A Kalamazoo artist who has nearly completed a sculpture of legendary Galesburg-Augusta football coach Bill Maskill, said his overall experience with the family and making the sculpture, has been a pleasant one.
Joshua Diedrich said the Maskill family wanted to keep the sculpture making project local so they contacted him. He began discussions with the Maskill family in May, 2023 and started the design process in October. He has been working earnestly on the sculpture since the beginning of the year and was scheduled to have the family review the sculpture earlier this week to approve before he completes final detailing. He is currently negotiating with metal foundries for the bronze finishing process, He estimates the sculpture should be installed and unveiled at a home game this fall at Maskill Field.
Diedrich said he was honored to have the family commission him to make a sculpture of Maskill, who was respected and loved by so many.
“It goes with the job. This has been great because everyone is so universally celebrating him. He’s just so universally beloved. I haven’t heard a single bad thing about him. So that makes this kind of easy. It makes it tough because it means everyone has their own image in their mind of who he was and what he looked like. I think I’ve gone through 18 revisions on the portrait bust, just trying to really get it right and get the spirit just right,” offered Diedrich, who said revisions are common in the sculpture making process.
“It’s been really great. It’s been one of the best projects I’ve worked on in that respect just because the family’s behind it, the community’s behind it, the school is behind it. Everyone is thrilled about it and that’s a very unusual thing in public art. Usually, some one’s mad putting up a statue in a public place. Here, no one’s mad about it,” adds the local sculptor.
The family gave Diedrich photos of Maskill and then he started developing the sculpture. He said many times photos may not offer an accurate depiction of what a person looks like then that they look like in person. He said because most people remembered how Maskill looked later in life, the hall of fame coach will look a little older on the sculpture.
“It’s a lot of detective work and measuring just to try to figure out what the three dimensional shape his head is from a handful of two dimensional pictures from 40 years ago,” explained Diedrich, who is originally from the Detroit area but attended and graduated from the Paw Paw School District.
Diedrich said with a sculpture like the Maskill project, he might have a two-year window to complete project. However disagreements on what the finished product should look like among family members can shorten the actual time he would have to work on the project. However the Maskill sculpture process has gone fairly smoothly.
“In this case, it’s really been great to work with the Maskills. Everyone’s been really cooperative,” said Diedrich.
Diedrich said the finished project will be a three-quarter full sized figure, life size, but cut off at mid thigh. The sculpture will show Maskill being raised up on the shoulders of his football players.

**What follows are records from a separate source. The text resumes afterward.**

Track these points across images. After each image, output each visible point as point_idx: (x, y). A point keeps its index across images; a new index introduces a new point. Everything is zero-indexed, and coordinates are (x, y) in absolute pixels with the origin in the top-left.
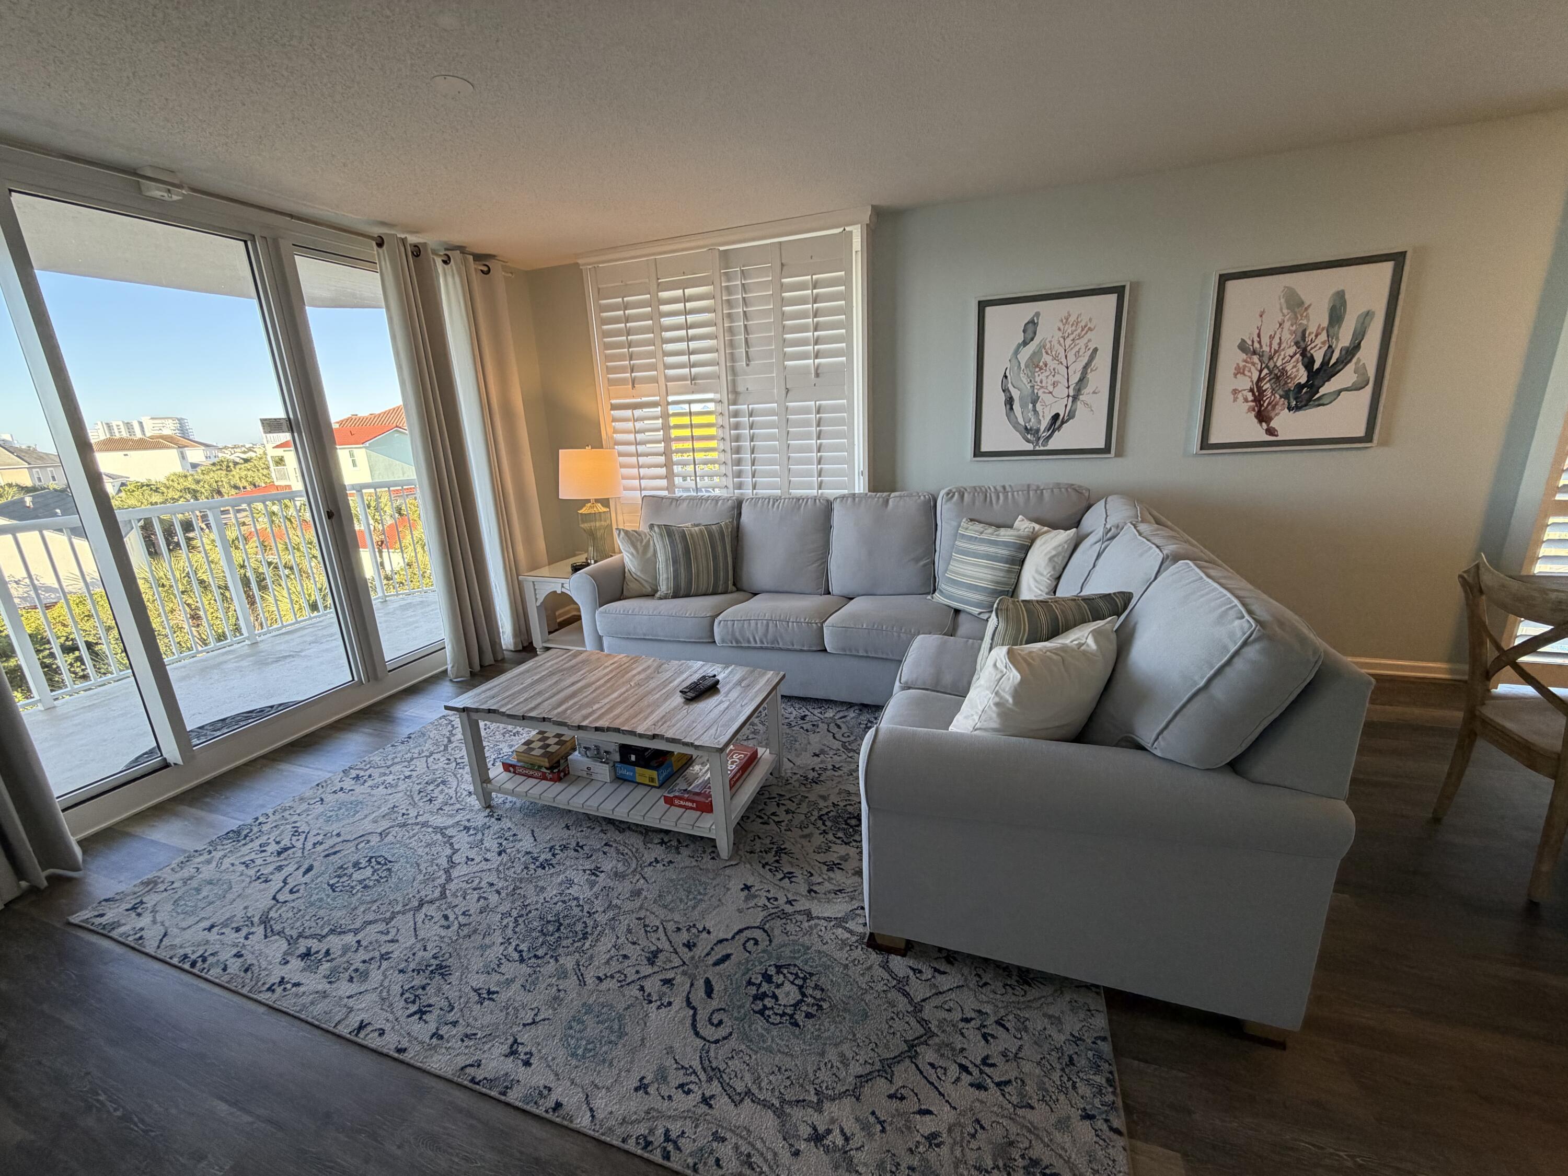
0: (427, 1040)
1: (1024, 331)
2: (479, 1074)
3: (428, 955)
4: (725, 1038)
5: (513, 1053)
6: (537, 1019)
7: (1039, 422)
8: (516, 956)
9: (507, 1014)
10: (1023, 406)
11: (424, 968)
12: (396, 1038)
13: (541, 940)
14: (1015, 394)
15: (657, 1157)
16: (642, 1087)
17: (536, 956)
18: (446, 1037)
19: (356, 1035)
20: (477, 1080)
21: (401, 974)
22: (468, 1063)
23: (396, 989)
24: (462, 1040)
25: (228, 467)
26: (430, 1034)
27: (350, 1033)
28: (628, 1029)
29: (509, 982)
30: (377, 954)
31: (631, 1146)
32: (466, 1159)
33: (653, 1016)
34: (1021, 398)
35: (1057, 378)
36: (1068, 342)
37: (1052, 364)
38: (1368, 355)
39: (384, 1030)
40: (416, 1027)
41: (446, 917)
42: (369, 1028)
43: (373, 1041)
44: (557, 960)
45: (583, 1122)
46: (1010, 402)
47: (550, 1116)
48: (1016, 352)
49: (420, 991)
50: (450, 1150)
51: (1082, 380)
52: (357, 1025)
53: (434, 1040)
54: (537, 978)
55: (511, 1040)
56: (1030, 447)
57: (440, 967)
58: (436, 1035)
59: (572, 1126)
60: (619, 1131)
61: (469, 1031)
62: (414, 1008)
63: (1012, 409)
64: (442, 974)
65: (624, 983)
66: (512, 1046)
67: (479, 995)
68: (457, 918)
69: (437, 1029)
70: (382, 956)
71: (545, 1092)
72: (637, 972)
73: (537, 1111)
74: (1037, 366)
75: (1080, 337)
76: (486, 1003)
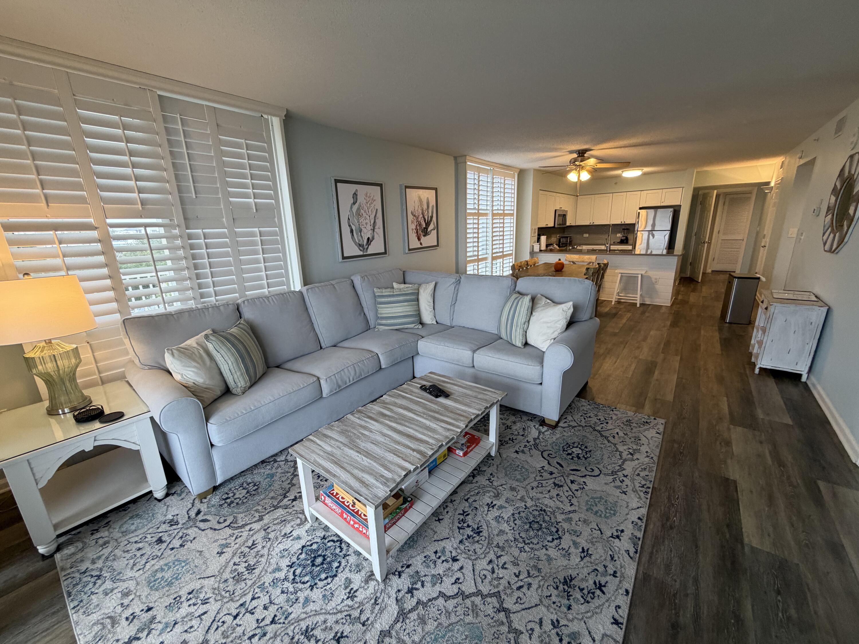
0: (618, 579)
1: (353, 198)
2: (632, 551)
3: (555, 592)
4: (599, 469)
5: (618, 537)
6: (597, 528)
7: (363, 241)
8: (556, 542)
9: (596, 542)
10: (357, 234)
11: (566, 593)
12: (620, 597)
13: (545, 530)
14: (354, 228)
15: (650, 490)
16: (625, 493)
17: (557, 532)
18: (614, 569)
19: (622, 624)
20: (635, 550)
21: (572, 608)
22: (628, 556)
23: (583, 608)
24: (615, 561)
26: (614, 578)
27: (621, 629)
28: (599, 496)
29: (575, 543)
30: (554, 632)
31: (649, 496)
32: (671, 551)
33: (591, 488)
34: (356, 230)
35: (367, 221)
36: (368, 205)
37: (364, 214)
38: (434, 219)
39: (616, 606)
40: (610, 589)
41: (520, 588)
42: (617, 617)
43: (624, 612)
44: (560, 522)
45: (644, 511)
46: (352, 231)
47: (644, 521)
48: (351, 208)
49: (585, 592)
50: (670, 558)
51: (375, 222)
52: (615, 626)
53: (618, 575)
54: (572, 530)
55: (611, 538)
56: (361, 253)
57: (565, 583)
58: (614, 574)
59: (646, 513)
60: (644, 500)
61: (609, 558)
62: (598, 592)
63: (353, 235)
64: (571, 581)
65: (574, 496)
66: (614, 538)
67: (585, 557)
68: (521, 580)
69: (610, 575)
70: (555, 627)
71: (635, 523)
72: (567, 491)
73: (644, 526)
74: (359, 215)
75: (372, 203)
76: (590, 552)
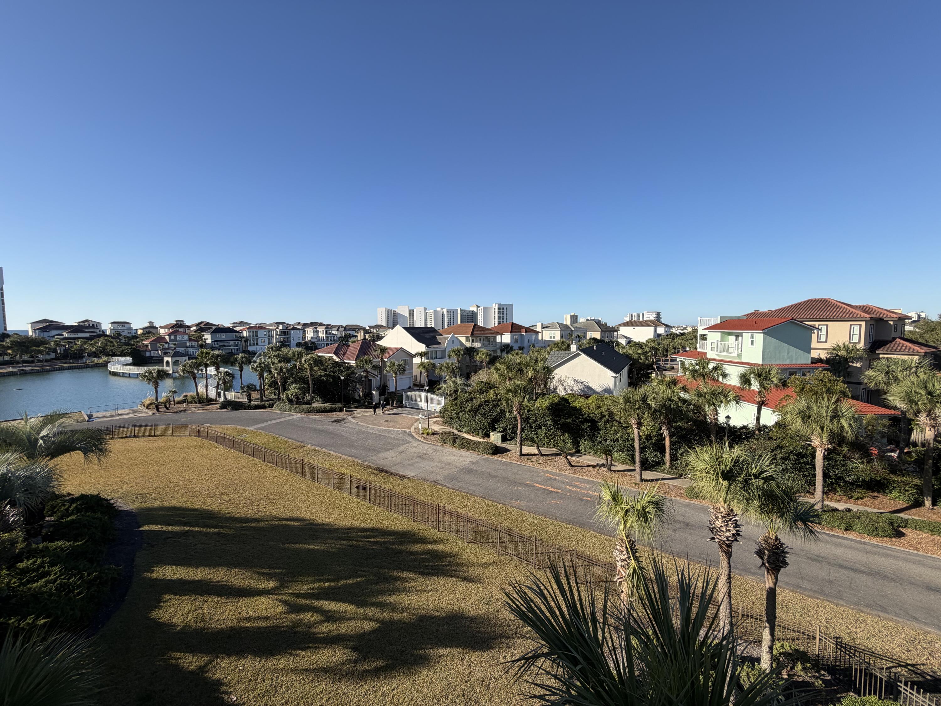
25: (674, 337)
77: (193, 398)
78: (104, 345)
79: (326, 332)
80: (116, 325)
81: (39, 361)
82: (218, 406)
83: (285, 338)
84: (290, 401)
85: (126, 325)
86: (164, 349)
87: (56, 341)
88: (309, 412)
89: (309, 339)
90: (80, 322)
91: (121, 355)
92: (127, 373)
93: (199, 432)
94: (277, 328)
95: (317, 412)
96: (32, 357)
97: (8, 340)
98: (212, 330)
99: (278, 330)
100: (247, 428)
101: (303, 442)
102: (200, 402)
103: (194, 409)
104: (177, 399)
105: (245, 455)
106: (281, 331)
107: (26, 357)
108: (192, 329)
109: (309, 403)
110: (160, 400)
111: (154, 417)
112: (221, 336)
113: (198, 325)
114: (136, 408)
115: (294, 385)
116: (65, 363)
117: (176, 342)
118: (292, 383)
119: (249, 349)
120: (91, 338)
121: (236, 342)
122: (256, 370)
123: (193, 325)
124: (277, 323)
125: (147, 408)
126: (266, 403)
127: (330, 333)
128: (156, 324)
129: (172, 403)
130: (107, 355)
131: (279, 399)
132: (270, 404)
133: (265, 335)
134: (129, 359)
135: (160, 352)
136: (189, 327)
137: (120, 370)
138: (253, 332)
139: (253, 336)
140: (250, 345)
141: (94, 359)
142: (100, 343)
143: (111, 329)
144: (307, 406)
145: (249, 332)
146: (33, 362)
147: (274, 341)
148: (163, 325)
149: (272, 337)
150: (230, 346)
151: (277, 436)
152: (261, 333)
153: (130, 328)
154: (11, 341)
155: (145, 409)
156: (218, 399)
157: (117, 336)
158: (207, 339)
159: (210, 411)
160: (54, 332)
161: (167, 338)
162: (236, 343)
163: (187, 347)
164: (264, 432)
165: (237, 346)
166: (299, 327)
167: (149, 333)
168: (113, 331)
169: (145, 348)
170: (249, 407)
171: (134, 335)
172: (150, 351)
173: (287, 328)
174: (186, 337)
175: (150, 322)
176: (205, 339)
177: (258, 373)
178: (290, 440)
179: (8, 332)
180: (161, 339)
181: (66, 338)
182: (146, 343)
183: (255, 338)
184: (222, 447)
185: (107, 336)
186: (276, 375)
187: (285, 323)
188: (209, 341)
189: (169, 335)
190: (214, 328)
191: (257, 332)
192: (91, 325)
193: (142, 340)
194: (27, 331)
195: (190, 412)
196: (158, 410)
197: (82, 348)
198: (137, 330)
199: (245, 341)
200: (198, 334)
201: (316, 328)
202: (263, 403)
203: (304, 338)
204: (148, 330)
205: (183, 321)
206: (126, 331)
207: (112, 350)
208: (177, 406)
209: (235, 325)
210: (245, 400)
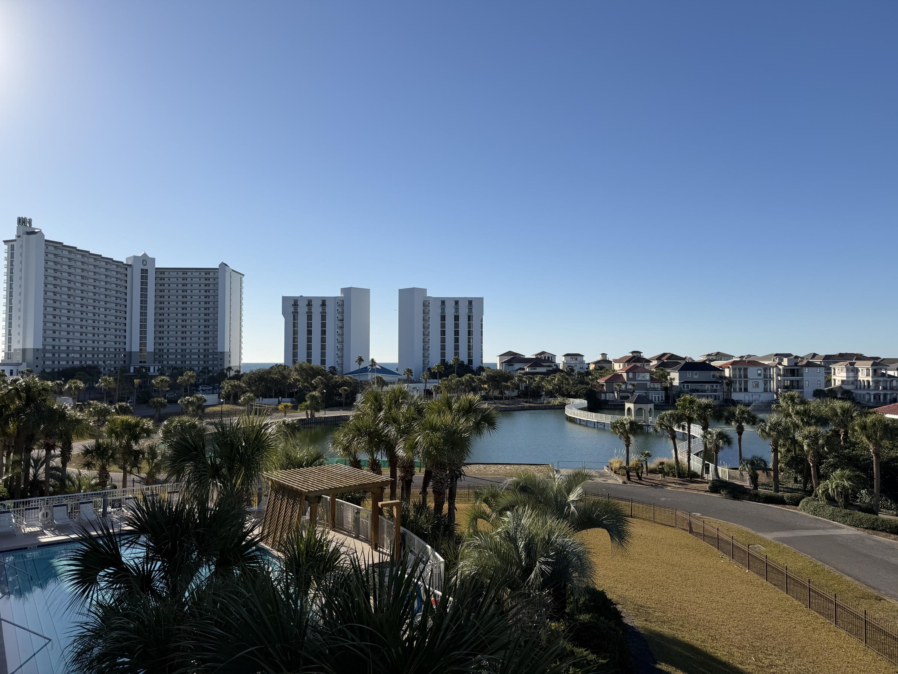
77: (670, 467)
78: (559, 382)
79: (875, 371)
80: (569, 358)
81: (507, 398)
82: (707, 486)
83: (792, 381)
84: (831, 500)
85: (579, 358)
86: (621, 391)
87: (519, 376)
88: (874, 529)
89: (838, 383)
90: (537, 355)
91: (575, 397)
92: (584, 421)
93: (690, 524)
94: (780, 364)
95: (891, 533)
96: (501, 393)
97: (484, 374)
98: (680, 366)
99: (781, 367)
100: (760, 534)
101: (879, 590)
102: (680, 476)
103: (673, 485)
104: (652, 465)
105: (769, 584)
106: (786, 369)
107: (496, 393)
108: (651, 364)
109: (871, 510)
110: (631, 463)
111: (625, 487)
112: (692, 376)
113: (659, 358)
114: (602, 471)
115: (838, 472)
116: (526, 402)
117: (636, 382)
118: (835, 467)
119: (733, 398)
120: (548, 373)
121: (714, 385)
122: (768, 435)
123: (653, 359)
124: (777, 355)
125: (615, 472)
126: (786, 495)
127: (884, 375)
128: (610, 358)
129: (645, 470)
130: (563, 395)
131: (809, 493)
132: (791, 498)
133: (760, 375)
134: (584, 402)
135: (616, 394)
136: (648, 361)
137: (577, 415)
138: (740, 370)
139: (740, 377)
140: (735, 391)
141: (550, 399)
142: (556, 380)
143: (564, 363)
144: (868, 515)
145: (733, 369)
146: (501, 399)
147: (773, 385)
148: (617, 358)
149: (771, 378)
150: (705, 392)
151: (820, 563)
152: (753, 372)
153: (583, 362)
154: (487, 375)
155: (613, 474)
156: (705, 476)
157: (570, 370)
158: (674, 379)
159: (696, 492)
160: (517, 366)
161: (625, 375)
162: (715, 387)
163: (647, 389)
164: (793, 550)
165: (715, 391)
166: (817, 361)
167: (601, 368)
168: (566, 366)
169: (600, 389)
170: (756, 497)
171: (586, 370)
172: (605, 393)
173: (796, 364)
174: (648, 376)
175: (603, 354)
176: (671, 379)
177: (770, 441)
178: (848, 578)
179: (483, 366)
180: (617, 377)
181: (527, 373)
182: (601, 381)
183: (743, 379)
184: (728, 558)
185: (562, 371)
186: (805, 448)
187: (790, 355)
188: (676, 383)
189: (627, 372)
190: (683, 362)
191: (746, 369)
192: (547, 358)
193: (597, 378)
194: (496, 364)
195: (669, 488)
196: (629, 479)
197: (540, 385)
198: (589, 364)
199: (728, 384)
200: (661, 373)
201: (852, 364)
202: (780, 494)
203: (829, 382)
204: (600, 365)
205: (640, 353)
206: (578, 366)
207: (567, 390)
208: (650, 476)
209: (711, 358)
210: (747, 484)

“You will have three football helmets and he’s up there holding the football with his hand on one of the helmets. That kind of said everything right there. It shows the community lifting him up. We’re making it so the pedestal is high enough that the football helmet should be about the height of people’s heads going into the field. So as there is a crowd around, it looks like he’s lifted up on the shoulders of the crowd as they go in to see the game,” said Diedrich, who said the pedestal is three to four feet tall and the actual sculpture is another three to four feet tall.
Diedrich recalled his interest in sculpting started when he was a toddler when he made a woodpecker out of tin foil.
He started studying sculpture while he was in high school under Dora Natella when she was teaching at the Kalamazoo Institute of Arts. He attended the University of Michigan where he obtained his degree before he went to France to study sculpture. He returned to Kalamazoo and has been sculpting professionally since 2005. He worked at the Kalamazoo Institute Of Arts as the Sculpture Department head for four to five years. Since 2008, he has been working out of a professional studio doing sculpture, painting and drawing. He welcomes apprentices and trains artists.
Born in Detroit April 10, 1923, Maskill began his coaching career with a six-year stint at Sheridan High School where he compiled a 31-18-1 record. However most of his 40 years teaching and coaching was spent at G-A High School where he coached football 34 years, taught physical education for 25 years, was athletic director and spent 18 years teaching science.
Known as “Coach” by most people, Maskill coached at G-A from 1957-1990. He guided four G-A football teams to state championships (1962, 1966, 1967, and 1970), two state runner up finishes in 1990 and 1959 and compiled a 241-66-1 record. Longtime G-A football historian Dale Martin thought Maskill helped coach for one year at the JV level after he stepped down as varsity coach in 1990. Once recognized as having the most high school wins in the State of Michigan, Maskill’s final win-loss record stands at 272-84-2 over a brilliant 40-year career.